(Chart interpretation exercises)
:::

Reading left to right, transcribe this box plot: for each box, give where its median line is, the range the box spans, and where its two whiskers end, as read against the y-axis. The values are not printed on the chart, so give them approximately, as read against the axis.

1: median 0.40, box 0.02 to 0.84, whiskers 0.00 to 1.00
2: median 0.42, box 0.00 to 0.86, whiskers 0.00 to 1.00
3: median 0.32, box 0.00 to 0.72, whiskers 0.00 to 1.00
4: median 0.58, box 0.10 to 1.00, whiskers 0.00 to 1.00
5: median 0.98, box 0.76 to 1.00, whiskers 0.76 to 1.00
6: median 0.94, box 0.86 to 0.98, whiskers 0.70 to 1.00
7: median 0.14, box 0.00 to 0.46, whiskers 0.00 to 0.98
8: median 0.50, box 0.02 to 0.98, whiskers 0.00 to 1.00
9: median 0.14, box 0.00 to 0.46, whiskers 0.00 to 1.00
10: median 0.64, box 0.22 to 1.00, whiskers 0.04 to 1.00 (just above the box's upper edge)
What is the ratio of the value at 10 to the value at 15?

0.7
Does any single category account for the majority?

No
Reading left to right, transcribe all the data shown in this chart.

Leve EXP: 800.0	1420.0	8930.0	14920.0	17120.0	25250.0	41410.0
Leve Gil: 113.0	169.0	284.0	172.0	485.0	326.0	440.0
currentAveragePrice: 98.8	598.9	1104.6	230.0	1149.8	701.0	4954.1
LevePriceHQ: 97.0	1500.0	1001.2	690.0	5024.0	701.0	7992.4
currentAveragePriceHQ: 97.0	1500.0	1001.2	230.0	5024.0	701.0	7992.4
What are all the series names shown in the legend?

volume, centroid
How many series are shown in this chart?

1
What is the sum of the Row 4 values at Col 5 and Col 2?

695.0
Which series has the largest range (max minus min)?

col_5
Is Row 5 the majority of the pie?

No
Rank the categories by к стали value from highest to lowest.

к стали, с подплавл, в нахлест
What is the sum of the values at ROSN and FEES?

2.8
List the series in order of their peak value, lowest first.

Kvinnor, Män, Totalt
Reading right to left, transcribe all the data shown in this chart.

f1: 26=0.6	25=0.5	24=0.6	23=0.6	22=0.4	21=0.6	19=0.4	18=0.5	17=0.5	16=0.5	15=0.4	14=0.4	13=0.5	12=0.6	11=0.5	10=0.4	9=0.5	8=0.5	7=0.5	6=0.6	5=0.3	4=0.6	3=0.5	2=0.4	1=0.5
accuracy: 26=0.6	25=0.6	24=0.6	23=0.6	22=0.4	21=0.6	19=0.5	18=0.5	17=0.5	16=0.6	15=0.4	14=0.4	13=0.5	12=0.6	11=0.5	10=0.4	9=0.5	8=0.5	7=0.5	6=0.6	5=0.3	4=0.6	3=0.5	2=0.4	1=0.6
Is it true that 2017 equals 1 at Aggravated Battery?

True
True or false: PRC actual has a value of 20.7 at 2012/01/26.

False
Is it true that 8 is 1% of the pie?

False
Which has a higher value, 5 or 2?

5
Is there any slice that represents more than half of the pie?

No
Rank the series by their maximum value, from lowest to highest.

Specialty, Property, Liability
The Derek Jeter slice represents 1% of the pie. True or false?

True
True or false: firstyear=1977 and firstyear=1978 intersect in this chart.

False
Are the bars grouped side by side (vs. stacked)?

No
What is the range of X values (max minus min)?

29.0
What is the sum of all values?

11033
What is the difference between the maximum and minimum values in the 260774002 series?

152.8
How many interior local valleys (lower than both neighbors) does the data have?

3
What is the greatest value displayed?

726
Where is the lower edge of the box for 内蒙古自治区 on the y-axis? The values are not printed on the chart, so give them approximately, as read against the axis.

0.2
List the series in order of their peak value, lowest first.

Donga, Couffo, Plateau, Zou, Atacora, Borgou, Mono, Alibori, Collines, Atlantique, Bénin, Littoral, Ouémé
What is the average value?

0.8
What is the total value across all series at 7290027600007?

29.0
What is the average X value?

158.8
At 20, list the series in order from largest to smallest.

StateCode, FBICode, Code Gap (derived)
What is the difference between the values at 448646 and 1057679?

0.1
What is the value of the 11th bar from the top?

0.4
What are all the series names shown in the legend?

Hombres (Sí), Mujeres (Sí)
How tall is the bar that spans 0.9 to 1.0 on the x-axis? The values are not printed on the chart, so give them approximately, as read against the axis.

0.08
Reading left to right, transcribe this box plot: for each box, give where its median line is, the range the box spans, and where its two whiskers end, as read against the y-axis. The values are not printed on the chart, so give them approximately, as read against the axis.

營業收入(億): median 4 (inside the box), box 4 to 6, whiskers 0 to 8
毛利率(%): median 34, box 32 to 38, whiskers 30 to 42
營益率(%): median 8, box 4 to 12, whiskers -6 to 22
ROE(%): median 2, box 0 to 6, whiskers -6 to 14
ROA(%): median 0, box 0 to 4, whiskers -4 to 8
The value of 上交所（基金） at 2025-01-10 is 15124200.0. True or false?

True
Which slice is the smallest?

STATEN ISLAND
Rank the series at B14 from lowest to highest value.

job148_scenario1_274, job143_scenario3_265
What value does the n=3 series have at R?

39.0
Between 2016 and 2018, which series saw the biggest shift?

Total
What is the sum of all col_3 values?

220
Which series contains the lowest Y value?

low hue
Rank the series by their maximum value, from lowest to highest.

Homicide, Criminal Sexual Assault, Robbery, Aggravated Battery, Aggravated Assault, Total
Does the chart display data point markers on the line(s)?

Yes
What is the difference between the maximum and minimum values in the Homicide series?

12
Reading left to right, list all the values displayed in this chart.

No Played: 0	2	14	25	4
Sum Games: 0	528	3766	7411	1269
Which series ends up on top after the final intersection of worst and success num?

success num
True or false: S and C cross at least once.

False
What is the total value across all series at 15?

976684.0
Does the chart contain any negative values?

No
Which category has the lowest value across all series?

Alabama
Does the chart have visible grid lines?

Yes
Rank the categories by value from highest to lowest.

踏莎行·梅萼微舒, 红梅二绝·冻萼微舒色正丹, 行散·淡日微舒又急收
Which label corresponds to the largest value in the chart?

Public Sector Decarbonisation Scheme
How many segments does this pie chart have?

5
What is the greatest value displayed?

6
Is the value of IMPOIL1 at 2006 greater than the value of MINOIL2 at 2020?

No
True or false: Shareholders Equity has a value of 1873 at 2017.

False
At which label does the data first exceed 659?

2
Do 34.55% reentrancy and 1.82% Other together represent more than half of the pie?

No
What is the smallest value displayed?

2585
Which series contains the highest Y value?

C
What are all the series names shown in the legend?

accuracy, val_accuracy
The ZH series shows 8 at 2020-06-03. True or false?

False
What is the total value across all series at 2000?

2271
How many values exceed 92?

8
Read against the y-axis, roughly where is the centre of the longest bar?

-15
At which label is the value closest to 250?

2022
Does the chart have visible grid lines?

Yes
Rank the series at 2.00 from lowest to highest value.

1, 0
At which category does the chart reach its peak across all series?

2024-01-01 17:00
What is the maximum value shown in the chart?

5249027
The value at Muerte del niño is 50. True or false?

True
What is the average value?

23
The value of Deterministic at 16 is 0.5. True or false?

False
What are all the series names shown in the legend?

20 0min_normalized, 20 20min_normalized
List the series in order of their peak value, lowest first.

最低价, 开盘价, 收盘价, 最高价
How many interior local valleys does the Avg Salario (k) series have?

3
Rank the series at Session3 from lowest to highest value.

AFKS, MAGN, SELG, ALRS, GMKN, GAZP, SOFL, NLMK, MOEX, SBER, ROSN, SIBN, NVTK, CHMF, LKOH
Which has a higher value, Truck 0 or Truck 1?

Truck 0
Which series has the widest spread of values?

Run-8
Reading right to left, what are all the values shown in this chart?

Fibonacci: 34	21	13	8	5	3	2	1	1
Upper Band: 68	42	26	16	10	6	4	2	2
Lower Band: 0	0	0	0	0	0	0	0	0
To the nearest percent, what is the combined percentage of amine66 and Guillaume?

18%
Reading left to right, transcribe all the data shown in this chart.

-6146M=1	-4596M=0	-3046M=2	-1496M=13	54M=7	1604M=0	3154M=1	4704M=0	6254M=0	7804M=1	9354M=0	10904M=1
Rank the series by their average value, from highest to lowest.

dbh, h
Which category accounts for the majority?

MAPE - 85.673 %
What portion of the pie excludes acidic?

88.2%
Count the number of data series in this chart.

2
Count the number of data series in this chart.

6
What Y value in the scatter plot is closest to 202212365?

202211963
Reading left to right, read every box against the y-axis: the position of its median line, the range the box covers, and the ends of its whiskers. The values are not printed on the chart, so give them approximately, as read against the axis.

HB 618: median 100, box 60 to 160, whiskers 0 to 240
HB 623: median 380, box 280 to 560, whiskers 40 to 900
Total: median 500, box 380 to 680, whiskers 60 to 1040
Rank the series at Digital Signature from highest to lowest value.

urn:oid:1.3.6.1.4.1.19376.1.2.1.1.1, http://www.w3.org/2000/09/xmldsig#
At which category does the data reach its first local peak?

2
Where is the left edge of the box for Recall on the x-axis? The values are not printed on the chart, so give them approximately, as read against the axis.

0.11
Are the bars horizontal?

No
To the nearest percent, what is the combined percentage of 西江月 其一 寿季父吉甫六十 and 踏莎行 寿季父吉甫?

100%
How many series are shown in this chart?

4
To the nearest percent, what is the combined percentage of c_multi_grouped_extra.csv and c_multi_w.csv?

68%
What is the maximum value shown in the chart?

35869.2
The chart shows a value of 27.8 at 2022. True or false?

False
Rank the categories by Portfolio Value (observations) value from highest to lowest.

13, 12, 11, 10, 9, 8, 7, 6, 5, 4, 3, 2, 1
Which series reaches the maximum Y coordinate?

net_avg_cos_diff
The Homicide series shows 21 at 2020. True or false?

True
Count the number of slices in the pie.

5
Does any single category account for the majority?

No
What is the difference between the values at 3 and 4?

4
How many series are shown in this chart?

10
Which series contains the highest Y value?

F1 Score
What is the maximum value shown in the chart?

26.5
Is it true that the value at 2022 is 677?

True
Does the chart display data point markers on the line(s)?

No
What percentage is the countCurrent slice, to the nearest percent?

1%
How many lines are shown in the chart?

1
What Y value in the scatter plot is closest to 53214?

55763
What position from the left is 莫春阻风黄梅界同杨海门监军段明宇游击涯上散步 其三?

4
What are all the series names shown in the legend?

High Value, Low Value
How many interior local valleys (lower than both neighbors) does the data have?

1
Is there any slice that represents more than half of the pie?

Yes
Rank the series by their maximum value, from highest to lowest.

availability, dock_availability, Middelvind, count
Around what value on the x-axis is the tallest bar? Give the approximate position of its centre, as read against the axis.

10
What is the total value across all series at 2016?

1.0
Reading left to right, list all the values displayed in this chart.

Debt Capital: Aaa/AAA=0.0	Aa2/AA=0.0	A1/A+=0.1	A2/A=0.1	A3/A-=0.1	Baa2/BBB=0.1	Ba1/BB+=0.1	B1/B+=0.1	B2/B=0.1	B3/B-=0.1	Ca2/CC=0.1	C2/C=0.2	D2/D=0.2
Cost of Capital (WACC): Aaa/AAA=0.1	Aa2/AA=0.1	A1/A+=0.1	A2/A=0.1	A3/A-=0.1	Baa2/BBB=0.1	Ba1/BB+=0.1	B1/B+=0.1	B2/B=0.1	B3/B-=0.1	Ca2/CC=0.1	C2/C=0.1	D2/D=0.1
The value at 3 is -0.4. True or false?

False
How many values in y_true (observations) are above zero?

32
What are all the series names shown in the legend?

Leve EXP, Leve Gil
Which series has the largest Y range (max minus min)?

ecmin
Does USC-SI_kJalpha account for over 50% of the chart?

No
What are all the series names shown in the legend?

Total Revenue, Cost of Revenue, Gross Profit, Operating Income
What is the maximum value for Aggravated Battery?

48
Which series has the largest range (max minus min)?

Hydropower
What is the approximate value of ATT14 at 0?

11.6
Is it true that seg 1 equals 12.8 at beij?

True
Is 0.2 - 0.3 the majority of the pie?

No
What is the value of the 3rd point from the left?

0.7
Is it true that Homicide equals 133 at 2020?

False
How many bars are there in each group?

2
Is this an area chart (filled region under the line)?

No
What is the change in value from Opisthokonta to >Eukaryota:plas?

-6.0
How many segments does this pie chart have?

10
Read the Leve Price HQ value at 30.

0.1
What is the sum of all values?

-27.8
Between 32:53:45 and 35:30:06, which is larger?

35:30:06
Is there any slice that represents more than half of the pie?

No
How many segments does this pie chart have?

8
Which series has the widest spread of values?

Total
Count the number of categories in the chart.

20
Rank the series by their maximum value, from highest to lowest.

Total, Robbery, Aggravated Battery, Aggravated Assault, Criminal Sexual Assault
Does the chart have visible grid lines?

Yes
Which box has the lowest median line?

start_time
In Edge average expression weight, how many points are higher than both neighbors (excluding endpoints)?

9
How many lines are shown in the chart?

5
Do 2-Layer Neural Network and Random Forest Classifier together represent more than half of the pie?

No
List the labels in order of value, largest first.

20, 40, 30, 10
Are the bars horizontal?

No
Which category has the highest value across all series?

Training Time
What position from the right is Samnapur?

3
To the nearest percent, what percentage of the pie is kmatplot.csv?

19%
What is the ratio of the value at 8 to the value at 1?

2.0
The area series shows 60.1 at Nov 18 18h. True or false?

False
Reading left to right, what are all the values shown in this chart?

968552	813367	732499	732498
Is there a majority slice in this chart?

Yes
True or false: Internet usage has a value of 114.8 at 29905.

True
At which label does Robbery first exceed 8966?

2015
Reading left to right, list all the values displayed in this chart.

:::

*Exercise directions:* Give everything from the start of the lines down through the line containing "Rank the categories by к" again, swapping "transcribe" for "write out" and changing nothing else.

*Exercise solution:*
Reading left to right, write out this box plot: for each box, give where its median line is, the range the box spans, and where its two whiskers end, as read against the y-axis. The values are not printed on the chart, so give them approximately, as read against the axis.

1: median 0.40, box 0.02 to 0.84, whiskers 0.00 to 1.00
2: median 0.42, box 0.00 to 0.86, whiskers 0.00 to 1.00
3: median 0.32, box 0.00 to 0.72, whiskers 0.00 to 1.00
4: median 0.58, box 0.10 to 1.00, whiskers 0.00 to 1.00
5: median 0.98, box 0.76 to 1.00, whiskers 0.76 to 1.00
6: median 0.94, box 0.86 to 0.98, whiskers 0.70 to 1.00
7: median 0.14, box 0.00 to 0.46, whiskers 0.00 to 0.98
8: median 0.50, box 0.02 to 0.98, whiskers 0.00 to 1.00
9: median 0.14, box 0.00 to 0.46, whiskers 0.00 to 1.00
10: median 0.64, box 0.22 to 1.00, whiskers 0.04 to 1.00 (just above the box's upper edge)
What is the ratio of the value at 10 to the value at 15?

0.7
Does any single category account for the majority?

No
Reading left to right, write out all the data shown in this chart.

Leve EXP: 800.0	1420.0	8930.0	14920.0	17120.0	25250.0	41410.0
Leve Gil: 113.0	169.0	284.0	172.0	485.0	326.0	440.0
currentAveragePrice: 98.8	598.9	1104.6	230.0	1149.8	701.0	4954.1
LevePriceHQ: 97.0	1500.0	1001.2	690.0	5024.0	701.0	7992.4
currentAveragePriceHQ: 97.0	1500.0	1001.2	230.0	5024.0	701.0	7992.4
What are all the series names shown in the legend?

volume, centroid
How many series are shown in this chart?

1
What is the sum of the Row 4 values at Col 5 and Col 2?

695.0
Which series has the largest range (max minus min)?

col_5
Is Row 5 the majority of the pie?

No
Rank the categories by к стали value from highest to lowest.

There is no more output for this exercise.